== Job ==
Report, word for word, every line of the material that contains "edilen".
___ Dataset entries ___
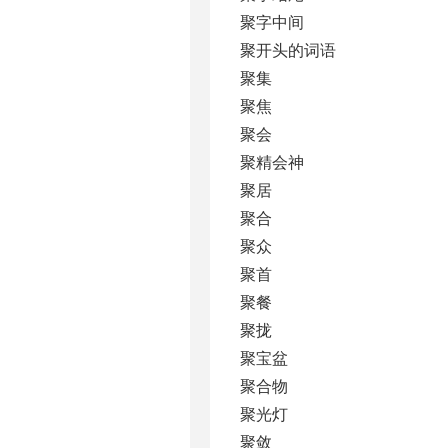
聚字中间
聚开头的词语
聚集
聚焦
聚会
聚精会神
聚居
聚合
聚众
聚首
聚餐
聚拢
聚宝盆
聚合物
聚光灯
聚敛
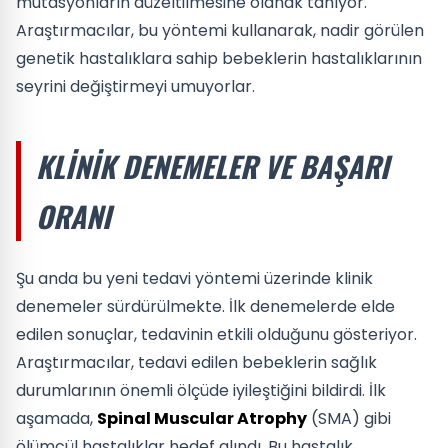
mutasyonların düzeltilmesine olanak tanıyor.
Araştırmacılar, bu yöntemi kullanarak, nadir görülen
genetik hastalıklara sahip bebeklerin hastalıklarının
seyrini değiştirmeyi umuyorlar.
KLINIK DENEMELER VE BAŞARI
ORANI
Şu anda bu yeni tedavi yöntemi üzerinde klinik
denemeler sürdürülmekte. İlk denemelerde elde
edilen sonuçlar, tedavinin etkili olduğunu gösteriyor.
Araştırmacılar, tedavi edilen bebeklerin sağlık
durumlarının önemli ölçüde iyileştiğini bildirdi. İlk
aşamada,
Spinal Muscular Atrophy
(SMA) gibi
ölümcül hastalıklar hedef alındı. Bu hastalık,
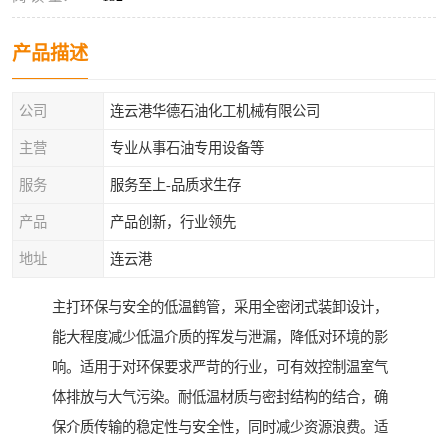
产品描述
公司
连云港华德石油化工机械有限公司
主营
专业从事石油专用设备等
服务
服务至上-品质求生存
产品
产品创新，行业领先
地址
连云港
主打环保与安全的低温鹤管，采用全密闭式装卸设计，
能大程度减少低温介质的挥发与泄漏，降低对环境的影
响。适用于对环保要求严苛的行业，可有效控制温室气
体排放与大气污染。耐低温材质与密封结构的结合，确
保介质传输的稳定性与安全性，同时减少资源浪费。适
___
== Exercise answer ==
edilen sonuçlar, tedavinin etkili olduğunu gösteriyor.
Araştırmacılar, tedavi edilen bebeklerin sağlık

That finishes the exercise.